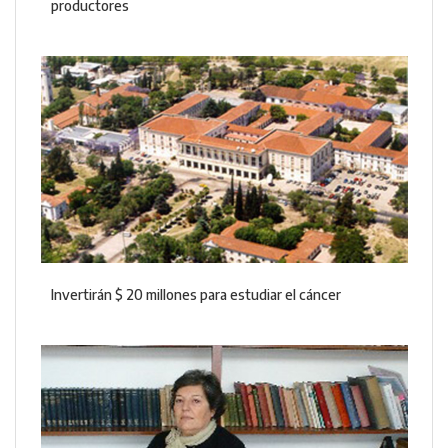
productores
Invertirán $ 20 millones para estudiar el cáncer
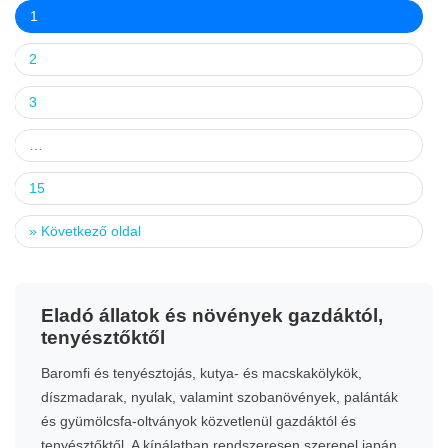
1
2
3
…
15
»
Következő oldal
Eladó állatok és növények gazdáktól,
tenyésztőktől
Baromfi és tenyésztojás, kutya- és macskakölykök,
díszmadarak, nyulak, valamint szobanövények, palánták
és gyümölcsfa-oltványok közvetlenül gazdáktól és
tenyésztőktől. A kínálatban rendszeresen szerepel japán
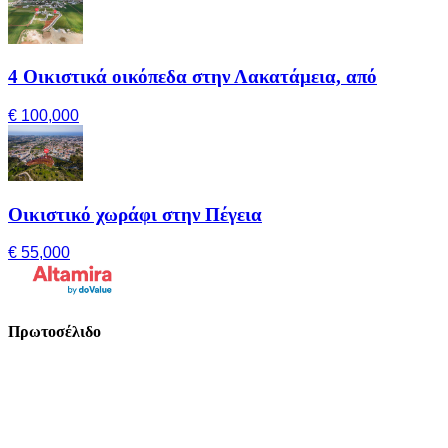
4 Οικιστικά οικόπεδα στην Λακατάμεια, από
€ 100,000
Οικιστικό χωράφι στην Πέγεια
€ 55,000
Πρωτοσέλιδο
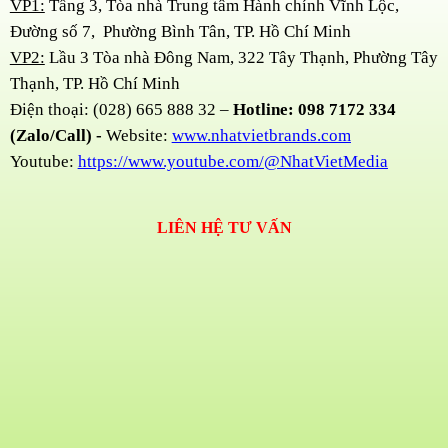
VP1:
Tầng 3, Tòa nhà Trung tâm Hành chính Vĩnh Lộc,
Đường số 7, Phường Bình Tân, TP. Hồ Chí Minh
VP2:
Lầu 3 Tòa nhà Đông Nam, 322 Tây Thạnh, Phường Tây
Thạnh, TP. Hồ Chí Minh
Điện thoại: (028) 665 888 32 –
Hotline: 098 7172 334
(Zalo/Call) -
Website:
www.nhatvietbrands.com
Youtube:
https://www.youtube.com/@NhatVietMedia
LIÊN HỆ TƯ VẤN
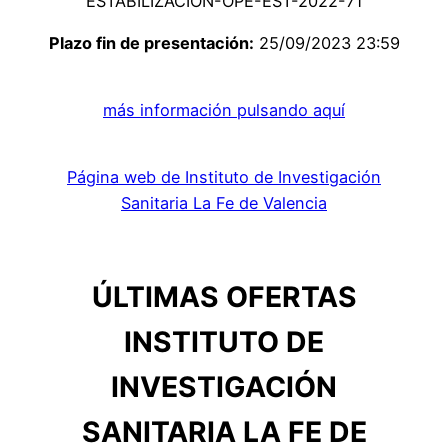
ESTABILIZACION-OPE-EST-2022-71
Plazo fin de presentación:
25/09/2023 23:59
más información pulsando aquí
Página web de Instituto de Investigación
Sanitaria La Fe de Valencia
ÚLTIMAS OFERTAS
INSTITUTO DE
INVESTIGACIÓN
SANITARIA LA FE DE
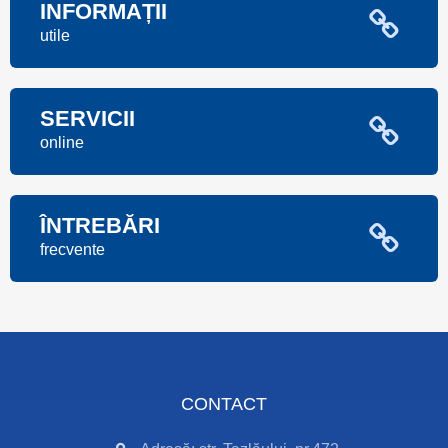
INFORMAȚII
utile
SERVICII
online
ÎNTREBĂRI
frecvente
CONTACT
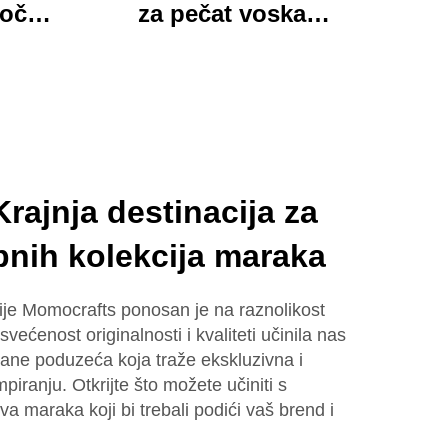
loča
za pečat voska
 mapa
Momocrafts, remesleni
tim
set kancelarijskih
jed
predmeta s
ured i
očaravajućim darovima,
lijepi i funkcionalni
rajnja destinacija za
bnih kolekcija maraka
gije Momocrafts ponosan je na raznolikost
ećenost originalnosti i kvaliteti učinila nas
ane poduzeća koja traže ekskluzivna i
mpiranju. Otkrijte što možete učiniti s
a maraka koji bi trebali podići vaš brend i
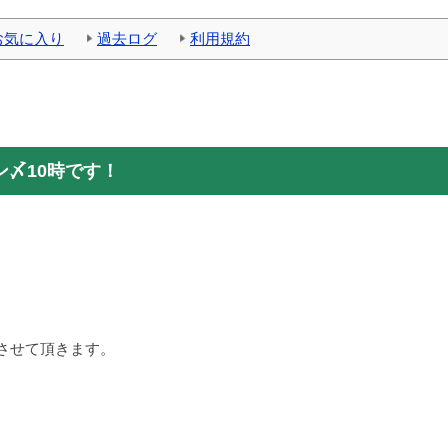
お気に入り
過去ログ
利用規約
〆10時です！
させて頂きます。
！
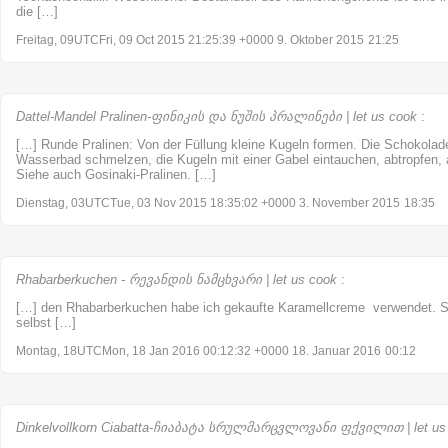
die […]
Freitag, 09UTCFri, 09 Oct 2015 21:25:39 +0000 9. Oktober 2015
21:25
Dattel-Mandel Pralinen-ფინიკის და ნუშის პრალინები | let us cook
:
[…] Runde Pralinen: Von der Füllung kleine Kugeln formen. Die Schokolade
Wasserbad schmelzen, die Kugeln mit einer Gabel eintauchen, abtropfen,
Siehe auch Gosinaki-Pralinen. […]
Dienstag, 03UTCTue, 03 Nov 2015 18:35:02 +0000 3. November 2015
18:35
Rhabarberkuchen - რევანდის ნამცხვარი | let us cook
:
[…] den Rhabarberkuchen habe ich gekaufte Karamellcreme verwendet. S
selbst […]
Montag, 18UTCMon, 18 Jan 2016 00:12:32 +0000 18. Januar 2016
00:12
Dinkelvollkorn Ciabatta-ჩიაბატა სრულმარცვლოვანი ფქვილით | let us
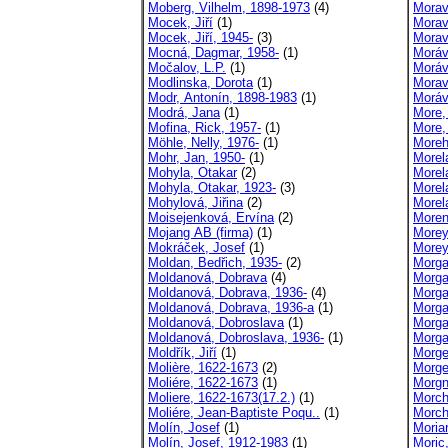
Moberg, Vilhelm, 1898-1973
(4)
Morav
Mocek, Jiří
(1)
Morav
Mocek, Jiří, 1945-
(3)
Morav
Mocná, Dagmar, 1958-
(1)
Moráv
Močalov, L.P.
(1)
Moráv
Modlinska, Dorota
(1)
Morav
Modr, Antonín, 1898-1983
(1)
Moráv
Modrá, Jana
(1)
More,
Mofina, Rick, 1957-
(1)
More,
Möhle, Nelly, 1976-
(1)
Moreh
Mohr, Jan, 1950-
(1)
Morel
Mohyla, Otakar
(2)
Morel
Mohyla, Otakar, 1923-
(3)
Morel
Mohylová, Jiřina
(2)
Morel
Moisejenková, Ervína
(2)
Moren
Mojang AB (firma)
(1)
Morey
Mokráček, Josef
(1)
Morey
Moldan, Bedřich, 1935-
(2)
Morga
Moldanová, Dobrava
(4)
Morga
Moldanová, Dobrava, 1936-
(4)
Morga
Moldanová, Dobrava, 1936-a
(1)
Morga
Moldanová, Dobroslava
(1)
Morga
Moldanová, Dobroslava, 1936-
(1)
Morga
Moldřík, Jiří
(1)
Morgen
Molière, 1622-1673
(2)
Morge
Moliére, 1622-1673
(1)
Morgn
Moliere, 1622-1673(17.2.)
(1)
Morch
Moliére, Jean-Baptiste Poqu..
(1)
Morch
Molín, Josef
(1)
Moriar
Molín, Josef, 1912-1983
(1)
Moric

_Exercise_
Write out the whole listing exactly. Do not include the pictures.

_Exercise solution_
productores
Invertirán $ 20 millones para estudiar el cáncer
1
2
3
…
15
»
Következő oldal
Eladó állatok és növények gazdáktól,
tenyésztőktől
Baromfi és tenyésztojás, kutya- és macskakölykök,
díszmadarak, nyulak, valamint szobanövények, palánták
és gyümölcsfa-oltványok közvetlenül gazdáktól és
tenyésztőktől. A kínálatban rendszeresen szerepel japán
4 Οικιστικά οικόπεδα στην Λακατάμεια, από
€ 100,000
Οικιστικό χωράφι στην Πέγεια
€ 55,000
Πρωτοσέλιδο
VP1:
Tầng 3, Tòa nhà Trung tâm Hành chính Vĩnh Lộc,
Đường số 7, Phường Bình Tân, TP. Hồ Chí Minh
VP2:
Lầu 3 Tòa nhà Đông Nam, 322 Tây Thạnh, Phường Tây
Thạnh, TP. Hồ Chí Minh
Điện thoại: (028) 665 888 32 –
Hotline: 098 7172 334
(Zalo/Call) -
Website:
www.nhatvietbrands.com
Youtube:
https://www.youtube.com/@NhatVietMedia
LIÊN HỆ TƯ VẤN
ESTABILIZACION-OPE-EST-2022-71
Plazo fin de presentación:
25/09/2023 23:59
más información pulsando aquí
Página web de Instituto de Investigación
Sanitaria La Fe de Valencia
ÚLTIMAS OFERTAS
INSTITUTO DE
INVESTIGACIÓN
SANITARIA LA FE DE
INFORMAȚII
utile
SERVICII
online
ÎNTREBĂRI
frecvente
CONTACT
loča
za pečat voska
 mapa
Momocrafts, remesleni
tim
set kancelarijskih
jed
predmeta s
ured i
očaravajućim darovima,
lijepi i funkcionalni
rajnja destinacija za
bnih kolekcija maraka
gije Momocrafts ponosan je na raznolikost
ećenost originalnosti i kvaliteti učinila nas
ane poduzeća koja traže ekskluzivna i
mpiranju. Otkrijte što možete učiniti s
a maraka koji bi trebali podići vaš brend i
お気に入り
過去ログ
利用規約
〆10時です！
させて頂きます。
！
die […]
Freitag, 09UTCFri, 09 Oct 2015 21:25:39 +0000 9. Oktober 2015
21:25
Dattel-Mandel Pralinen-ფინიკის და ნუშის პრალინები | let us cook
:
[…] Runde Pralinen: Von der Füllung kleine Kugeln formen. Die Schokolade
Wasserbad schmelzen, die Kugeln mit einer Gabel eintauchen, abtropfen,
Siehe auch Gosinaki-Pralinen. […]
Dienstag, 03UTCTue, 03 Nov 2015 18:35:02 +0000 3. November 2015
18:35
Rhabarberkuchen - რევანდის ნამცხვარი | let us cook
:
[…] den Rhabarberkuchen habe ich gekaufte Karamellcreme verwendet. S
selbst […]
Montag, 18UTCMon, 18 Jan 2016 00:12:32 +0000 18. Januar 2016
00:12
Dinkelvollkorn Ciabatta-ჩიაბატა სრულმარცვლოვანი ფქვილით | let us
Moberg, Vilhelm, 1898-1973
(4)
Morav
Mocek, Jiří
(1)
Morav
Mocek, Jiří, 1945-
(3)
Morav
Mocná, Dagmar, 1958-
(1)
Moráv
Močalov, L.P.
(1)
Moráv
Modlinska, Dorota
(1)
Morav
Modr, Antonín, 1898-1983
(1)
Moráv
Modrá, Jana
(1)
More,
Mofina, Rick, 1957-
(1)
More,
Möhle, Nelly, 1976-
(1)
Moreh
Mohr, Jan, 1950-
(1)
Morel
Mohyla, Otakar
(2)
Morel
Mohyla, Otakar, 1923-
(3)
Morel
Mohylová, Jiřina
(2)
Morel
Moisejenková, Ervína
(2)
Moren
Mojang AB (firma)
(1)
Morey
Mokráček, Josef
(1)
Morey
Moldan, Bedřich, 1935-
(2)
Morga
Moldanová, Dobrava
(4)
Morga
Moldanová, Dobrava, 1936-
(4)
Morga
Moldanová, Dobrava, 1936-a
(1)
Morga
Moldanová, Dobroslava
(1)
Morga
Moldanová, Dobroslava, 1936-
(1)
Morga
Moldřík, Jiří
(1)
Morgen
Molière, 1622-1673
(2)
Morge
Moliére, 1622-1673
(1)
Morgn
Moliere, 1622-1673(17.2.)
(1)
Morch
Moliére, Jean-Baptiste Poqu..
(1)
Morch
Molín, Josef
(1)
Moriar
Molín, Josef, 1912-1983
(1)
Moric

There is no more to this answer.